* REQUIRED WORK
From the Schalke article, transcribe the part that opens with the words containing "The North Rhine-Westphalian" and closes with "most important players.".

THE NEARLY MEN – Can sleeping giants Schalke finally fulfil their potential?
<While Bayern Munich and Borussia Dortmund have grabbed most of the headlines for their continental exploits this season, on the domestic front things are also on the up for a number of German clubs – not least one of its most popular, Schalke 04.
The North Rhine-Westphalian outfit may have had to watch bitter rivals Dortmund claim two successive league titles, complemented by a DFB-Pokal triumph last season which secured a domestic double, however, Schalke are currently showing signs that they could be ready to close the gap recently created by Jurgen Klopp and his men.
Despite a 2-1 home defeat to Stuttgart on Saturday, fourth-placed Schalke know a final-day win against Freiburg next week will secure the final Uefa Champions League spot and they have already begun work to retain the services of their most important players.
Dutch international Klaas Jan Huntelaar, heavily linked with a move to the English Premier League in recent years, penned a new deal in December which will keep him at the club until 2018, while their teenage prodigy Julian Draxler has also just agreed a new five-year deal.
It is not just players who have been signing new contracts recently either, Die Königsblauen have also handed coach Jens Keller a new deal this week, extending his stay until 2015. The 42-year-old replaced Huub Stevens in December and has impressed, despite having previously had just two months Bundesliga coaching experience at Stuttgart during the 2010/11 season.
The decision to extend Keller’s contract signifies a change in direction for a club that has often found it all to easy to fire coaches – going through an incredible 16 in the last decade alone. It also ends speculation as to who will be in charge of the club next season. Keller was seen by many as simply a stop gap appointment, with such names as Steffan Effenberg, Armin Veh, Christian Streich and Roberto di Matteo all being linked with the job in recent months.
However, Keller has been rewarded for taking Schalke to the verge of Champions League qualification and bringing a semblance of stability to a club that is no stranger to upheaval. With Keller now at the helm for the near future at least, there are hopes Schalke can build on the foundation that is being put into place by their new coach and the club’s hierarchy.
The bedrock of this foundation could prove to be the Schalke’s star attraction, Julian Draxler. The 19-year-old midfield playmaker is one of Germany’s most exciting prospects and has already won four caps at international level. Draxler joined the club’s youth acadamy as a seven-year-old and made his senior debut in January 2011 when he came on as a substitute during a 1-0 defeat against Hamburg. It didn’t take him long to make an impact either. Coming off the bench in a DFB-Pokal quarter final clash against Nurnburg just one week later, Draxler struck the deciding goal deep into extra time to give Schalke a dramatic 3-2 victory.

* GIVEN INFORMATION
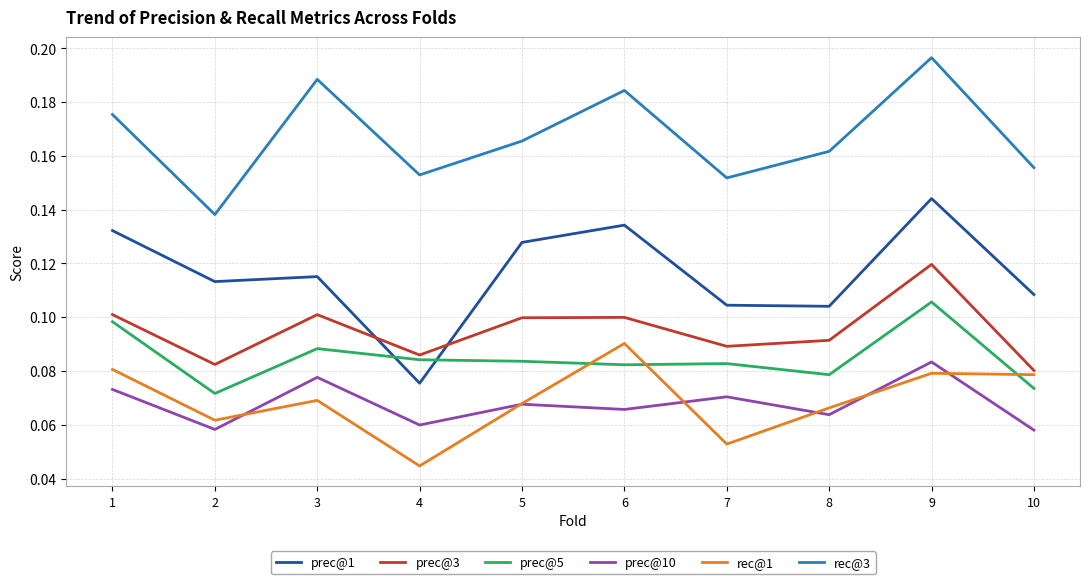

Is it true that prec@1 equals 0.1 at 1?

True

* ANSWER BOX
The North Rhine-Westphalian outfit may have had to watch bitter rivals Dortmund claim two successive league titles, complemented by a DFB-Pokal triumph last season which secured a domestic double, however, Schalke are currently showing signs that they could be ready to close the gap recently created by Jurgen Klopp and his men.
Despite a 2-1 home defeat to Stuttgart on Saturday, fourth-placed Schalke know a final-day win against Freiburg next week will secure the final Uefa Champions League spot and they have already begun work to retain the services of their most important players.